The U.S. is facing “impending doom” as daily Covid-19 cases begin to rebound once again, threatening to send more people to the hospital even as vaccinations accelerate nationwide, the head of the U.S. Centers for Disease Control and Prevention said on Monday.
“When I first started at CDC about two months ago I made a promise to you: I would tell you the truth even if it was not the news we wanted to hear. Now is one of those times when I have to share the truth and I have to hope and trust you will listen,” CDC Director Dr. Rochelle Walensky said during a press briefing.
“I’m going to pause here, I’m going to lose the script, and I’m going to reflect on the recurring feeling I have of impending doom,” Walensky said. “We have so much to look forward to, so much promise and potential of where we are and so much reason for hope, but right now I’m scared.”
The U.S. is recording a weekly average of 63,239 new Covid-19 cases per day, a 16% increase compared with a week ago, according to a CNBC analysis of data compiled by Johns Hopkins University. Daily cases are now growing by at least 5% in 30 states and D.C.
Coronavirus hospitalizations are also growing. The U.S. is reporting a seven-day average of 4,816 Covid-19 hospital admissions as of Friday, a 4.2% increase compared with the week prior, according to CDC data.
Walensky urged Americans to “just hold on a little longer” and to get vaccinated against the virus once it’s their turn. When cases rise as they have over the last week or so, Walensky said, they often “surge and surge big” shortly thereafter.

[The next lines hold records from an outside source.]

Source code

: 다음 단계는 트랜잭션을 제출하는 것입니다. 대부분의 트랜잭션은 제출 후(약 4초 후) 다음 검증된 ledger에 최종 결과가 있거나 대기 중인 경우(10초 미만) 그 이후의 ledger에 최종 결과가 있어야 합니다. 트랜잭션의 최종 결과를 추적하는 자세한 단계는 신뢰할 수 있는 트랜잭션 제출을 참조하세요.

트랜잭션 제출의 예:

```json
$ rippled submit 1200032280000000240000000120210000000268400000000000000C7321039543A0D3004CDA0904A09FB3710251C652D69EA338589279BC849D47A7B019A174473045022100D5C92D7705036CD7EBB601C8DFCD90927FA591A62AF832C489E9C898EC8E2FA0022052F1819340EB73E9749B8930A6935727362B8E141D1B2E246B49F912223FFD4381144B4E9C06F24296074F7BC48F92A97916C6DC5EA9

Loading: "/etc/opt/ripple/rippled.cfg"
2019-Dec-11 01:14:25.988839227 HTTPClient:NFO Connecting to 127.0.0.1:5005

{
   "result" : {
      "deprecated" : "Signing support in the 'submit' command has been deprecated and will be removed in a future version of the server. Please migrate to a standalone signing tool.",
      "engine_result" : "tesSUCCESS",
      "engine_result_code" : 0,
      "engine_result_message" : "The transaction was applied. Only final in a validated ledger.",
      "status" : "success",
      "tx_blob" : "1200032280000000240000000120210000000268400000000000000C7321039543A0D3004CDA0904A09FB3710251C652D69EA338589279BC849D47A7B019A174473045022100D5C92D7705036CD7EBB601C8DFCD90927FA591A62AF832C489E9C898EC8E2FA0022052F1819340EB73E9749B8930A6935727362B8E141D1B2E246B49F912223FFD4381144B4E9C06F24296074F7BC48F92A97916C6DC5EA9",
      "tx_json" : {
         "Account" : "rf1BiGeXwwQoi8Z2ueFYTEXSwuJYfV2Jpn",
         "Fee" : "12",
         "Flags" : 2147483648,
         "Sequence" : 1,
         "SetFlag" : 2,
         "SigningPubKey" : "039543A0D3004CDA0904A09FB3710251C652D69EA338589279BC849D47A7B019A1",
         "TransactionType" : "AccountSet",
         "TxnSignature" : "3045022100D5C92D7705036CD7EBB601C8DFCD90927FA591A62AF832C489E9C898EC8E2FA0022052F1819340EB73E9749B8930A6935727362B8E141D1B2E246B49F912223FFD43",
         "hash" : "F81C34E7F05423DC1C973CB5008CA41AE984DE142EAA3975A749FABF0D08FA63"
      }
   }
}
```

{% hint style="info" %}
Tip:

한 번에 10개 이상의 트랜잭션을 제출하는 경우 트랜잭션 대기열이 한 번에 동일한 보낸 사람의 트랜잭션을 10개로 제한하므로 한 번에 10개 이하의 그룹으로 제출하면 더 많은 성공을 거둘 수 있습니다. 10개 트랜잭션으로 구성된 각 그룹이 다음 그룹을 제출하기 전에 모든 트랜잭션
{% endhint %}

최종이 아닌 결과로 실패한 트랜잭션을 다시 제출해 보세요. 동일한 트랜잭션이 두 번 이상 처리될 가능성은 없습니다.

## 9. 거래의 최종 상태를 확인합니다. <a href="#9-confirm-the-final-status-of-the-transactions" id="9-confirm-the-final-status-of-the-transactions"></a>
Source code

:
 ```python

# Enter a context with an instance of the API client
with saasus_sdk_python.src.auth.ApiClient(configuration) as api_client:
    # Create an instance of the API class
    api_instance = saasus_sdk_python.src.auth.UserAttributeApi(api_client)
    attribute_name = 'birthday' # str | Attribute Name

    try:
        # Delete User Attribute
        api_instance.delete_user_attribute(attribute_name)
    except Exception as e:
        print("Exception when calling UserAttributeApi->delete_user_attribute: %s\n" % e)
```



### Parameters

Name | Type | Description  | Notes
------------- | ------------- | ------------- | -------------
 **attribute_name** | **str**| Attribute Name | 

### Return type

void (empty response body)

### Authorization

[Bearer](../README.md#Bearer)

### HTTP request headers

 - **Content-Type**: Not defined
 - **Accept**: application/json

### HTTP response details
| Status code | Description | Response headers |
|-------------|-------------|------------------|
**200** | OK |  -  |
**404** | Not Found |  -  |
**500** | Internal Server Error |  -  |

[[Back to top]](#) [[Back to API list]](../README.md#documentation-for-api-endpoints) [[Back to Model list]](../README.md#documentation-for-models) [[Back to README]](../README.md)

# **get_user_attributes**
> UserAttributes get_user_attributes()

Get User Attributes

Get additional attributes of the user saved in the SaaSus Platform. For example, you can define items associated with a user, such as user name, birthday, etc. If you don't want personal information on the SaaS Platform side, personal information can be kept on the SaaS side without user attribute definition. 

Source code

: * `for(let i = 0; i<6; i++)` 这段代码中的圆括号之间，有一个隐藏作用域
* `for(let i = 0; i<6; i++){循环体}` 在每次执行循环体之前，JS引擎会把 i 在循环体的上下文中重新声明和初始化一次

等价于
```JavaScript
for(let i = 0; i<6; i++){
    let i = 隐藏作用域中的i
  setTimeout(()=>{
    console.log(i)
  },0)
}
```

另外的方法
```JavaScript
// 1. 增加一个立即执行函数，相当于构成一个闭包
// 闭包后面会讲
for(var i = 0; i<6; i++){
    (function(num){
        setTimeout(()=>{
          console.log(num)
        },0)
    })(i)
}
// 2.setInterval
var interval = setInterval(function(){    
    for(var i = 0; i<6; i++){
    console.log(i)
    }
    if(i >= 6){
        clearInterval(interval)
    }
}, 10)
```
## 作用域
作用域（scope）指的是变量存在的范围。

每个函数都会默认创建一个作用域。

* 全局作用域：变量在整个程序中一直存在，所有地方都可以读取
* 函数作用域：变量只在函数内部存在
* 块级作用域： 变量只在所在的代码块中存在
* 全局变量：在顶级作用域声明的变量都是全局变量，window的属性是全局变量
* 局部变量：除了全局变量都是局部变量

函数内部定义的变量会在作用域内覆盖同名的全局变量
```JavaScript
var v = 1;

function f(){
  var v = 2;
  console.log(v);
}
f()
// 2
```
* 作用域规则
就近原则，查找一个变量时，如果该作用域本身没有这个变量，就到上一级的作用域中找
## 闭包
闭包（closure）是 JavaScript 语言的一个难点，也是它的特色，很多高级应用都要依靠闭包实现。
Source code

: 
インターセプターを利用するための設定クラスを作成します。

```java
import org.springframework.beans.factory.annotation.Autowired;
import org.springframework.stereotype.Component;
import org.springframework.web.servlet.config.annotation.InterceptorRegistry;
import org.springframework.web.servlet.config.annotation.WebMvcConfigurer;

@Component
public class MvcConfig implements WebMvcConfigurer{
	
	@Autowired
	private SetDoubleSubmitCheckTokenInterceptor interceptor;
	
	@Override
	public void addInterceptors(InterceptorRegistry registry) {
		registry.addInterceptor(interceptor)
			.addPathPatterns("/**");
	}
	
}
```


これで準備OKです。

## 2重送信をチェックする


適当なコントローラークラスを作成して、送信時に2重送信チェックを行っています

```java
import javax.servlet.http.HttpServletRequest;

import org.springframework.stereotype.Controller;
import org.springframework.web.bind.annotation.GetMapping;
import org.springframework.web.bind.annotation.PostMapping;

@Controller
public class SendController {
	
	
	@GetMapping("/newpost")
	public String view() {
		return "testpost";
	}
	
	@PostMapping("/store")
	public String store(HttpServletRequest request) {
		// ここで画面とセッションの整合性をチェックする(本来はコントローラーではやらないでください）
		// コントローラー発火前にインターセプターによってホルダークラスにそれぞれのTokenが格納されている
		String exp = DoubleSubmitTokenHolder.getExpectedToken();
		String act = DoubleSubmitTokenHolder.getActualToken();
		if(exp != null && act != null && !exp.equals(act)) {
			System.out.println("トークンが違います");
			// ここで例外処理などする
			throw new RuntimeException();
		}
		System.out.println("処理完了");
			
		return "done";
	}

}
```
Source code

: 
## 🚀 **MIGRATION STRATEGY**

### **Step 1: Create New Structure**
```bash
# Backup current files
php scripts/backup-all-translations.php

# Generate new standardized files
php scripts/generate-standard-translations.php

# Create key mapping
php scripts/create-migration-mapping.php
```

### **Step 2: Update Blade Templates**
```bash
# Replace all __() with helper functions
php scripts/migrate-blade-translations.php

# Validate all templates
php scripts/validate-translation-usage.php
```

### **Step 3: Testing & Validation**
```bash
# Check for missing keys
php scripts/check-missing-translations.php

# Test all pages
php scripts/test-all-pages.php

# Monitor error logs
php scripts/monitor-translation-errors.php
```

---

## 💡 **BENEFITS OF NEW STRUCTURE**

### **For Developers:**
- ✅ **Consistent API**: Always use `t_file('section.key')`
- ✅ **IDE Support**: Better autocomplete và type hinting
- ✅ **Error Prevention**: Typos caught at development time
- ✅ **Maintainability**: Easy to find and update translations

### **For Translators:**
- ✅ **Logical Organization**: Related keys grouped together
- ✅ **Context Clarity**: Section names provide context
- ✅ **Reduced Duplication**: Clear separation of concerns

“I’m speaking today not necessarily as your CDC director and not only as your CDC director, but as a wife, as a mother, as a daughter, to ask you to just please hold on a little while longer,” Walensky said.
Leading public health experts have warned since late February that infections could pick back up again amid the rise of virus variants threatening to sweep across the U.S. much like they did in Europe.
One of those variants first identified in the U.K, knowwen as B.1.1.7, has now been detected in every state except Oklahoma, according to the CDC’s most recent data. The CDC is also carefully watching another variant found in New York City, known as B.1.526, which is also thought to be more transmissible compared with previous strains, Walensky said last week.
White House chief medical advisor Dr. Anthony Fauci said on Sunday, however, that the troublesome virus mutations aren’t the only reason cases are on the rise.
More Americans, tired of pandemic restrictions and reassured by the life-saving vaccines, are traveling for spring break. Some state leaders are pulling back on restrictions, including mask mandates, intended to slow the virus’ spread.
“Variants we take seriously and are concerned, but it is not only the variants that are doing that,” Fauci told CBS’ “Face the Nation” on Sunday.